— Data —
.....

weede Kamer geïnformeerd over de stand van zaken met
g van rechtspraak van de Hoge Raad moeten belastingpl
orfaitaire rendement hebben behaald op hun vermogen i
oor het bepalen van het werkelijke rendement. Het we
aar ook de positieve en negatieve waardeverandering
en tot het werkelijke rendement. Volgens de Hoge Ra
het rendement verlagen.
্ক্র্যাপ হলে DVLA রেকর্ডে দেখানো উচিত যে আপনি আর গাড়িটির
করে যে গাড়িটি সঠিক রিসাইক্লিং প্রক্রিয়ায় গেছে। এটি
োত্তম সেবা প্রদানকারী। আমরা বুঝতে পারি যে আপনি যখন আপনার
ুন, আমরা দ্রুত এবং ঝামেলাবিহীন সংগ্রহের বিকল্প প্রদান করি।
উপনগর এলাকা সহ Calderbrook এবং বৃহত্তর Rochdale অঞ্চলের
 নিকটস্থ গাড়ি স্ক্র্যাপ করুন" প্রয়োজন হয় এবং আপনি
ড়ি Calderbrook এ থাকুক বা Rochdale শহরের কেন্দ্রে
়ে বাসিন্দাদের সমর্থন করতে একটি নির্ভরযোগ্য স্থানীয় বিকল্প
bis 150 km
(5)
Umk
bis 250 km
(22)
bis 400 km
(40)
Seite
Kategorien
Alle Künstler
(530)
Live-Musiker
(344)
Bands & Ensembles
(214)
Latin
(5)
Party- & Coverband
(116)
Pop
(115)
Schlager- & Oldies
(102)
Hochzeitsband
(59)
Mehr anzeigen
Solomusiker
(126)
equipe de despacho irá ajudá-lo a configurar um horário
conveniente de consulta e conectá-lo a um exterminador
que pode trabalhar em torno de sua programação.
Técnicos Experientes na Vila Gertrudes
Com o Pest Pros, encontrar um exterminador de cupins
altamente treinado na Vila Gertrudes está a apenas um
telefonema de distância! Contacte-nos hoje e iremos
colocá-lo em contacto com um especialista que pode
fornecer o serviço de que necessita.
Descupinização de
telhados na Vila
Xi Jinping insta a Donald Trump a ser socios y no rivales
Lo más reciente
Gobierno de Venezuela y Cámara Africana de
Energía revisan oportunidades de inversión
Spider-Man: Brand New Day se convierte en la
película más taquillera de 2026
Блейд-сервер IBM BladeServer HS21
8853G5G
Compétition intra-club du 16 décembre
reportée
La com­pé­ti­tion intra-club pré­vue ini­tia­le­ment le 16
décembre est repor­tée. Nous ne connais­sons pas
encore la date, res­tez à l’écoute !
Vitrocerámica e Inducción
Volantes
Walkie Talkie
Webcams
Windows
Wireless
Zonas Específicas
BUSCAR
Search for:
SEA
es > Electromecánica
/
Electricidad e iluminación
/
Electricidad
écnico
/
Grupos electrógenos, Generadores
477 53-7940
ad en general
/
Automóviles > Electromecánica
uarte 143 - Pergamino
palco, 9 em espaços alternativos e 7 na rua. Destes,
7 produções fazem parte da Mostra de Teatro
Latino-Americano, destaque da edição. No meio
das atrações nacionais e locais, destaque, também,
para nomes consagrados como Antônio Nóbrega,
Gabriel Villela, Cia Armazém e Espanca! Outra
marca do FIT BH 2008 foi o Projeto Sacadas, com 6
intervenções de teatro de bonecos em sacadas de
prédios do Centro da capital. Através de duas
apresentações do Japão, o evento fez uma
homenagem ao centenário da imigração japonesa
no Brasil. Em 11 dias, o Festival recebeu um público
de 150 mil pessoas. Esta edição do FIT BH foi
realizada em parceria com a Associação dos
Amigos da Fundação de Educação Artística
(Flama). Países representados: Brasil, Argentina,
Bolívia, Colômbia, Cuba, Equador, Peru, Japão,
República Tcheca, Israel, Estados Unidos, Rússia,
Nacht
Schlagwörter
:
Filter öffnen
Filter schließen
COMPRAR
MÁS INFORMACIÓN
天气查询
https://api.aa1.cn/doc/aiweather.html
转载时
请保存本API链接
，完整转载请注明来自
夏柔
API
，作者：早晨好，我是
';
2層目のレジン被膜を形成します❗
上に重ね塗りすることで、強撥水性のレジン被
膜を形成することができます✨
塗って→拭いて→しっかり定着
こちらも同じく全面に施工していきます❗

.....

— Work item —
Sift the material for lines that include the word "Japão", and copy each one.

— Answer area —
apresentações do Japão, o evento fez uma
Bolívia, Colômbia, Cuba, Equador, Peru, Japão,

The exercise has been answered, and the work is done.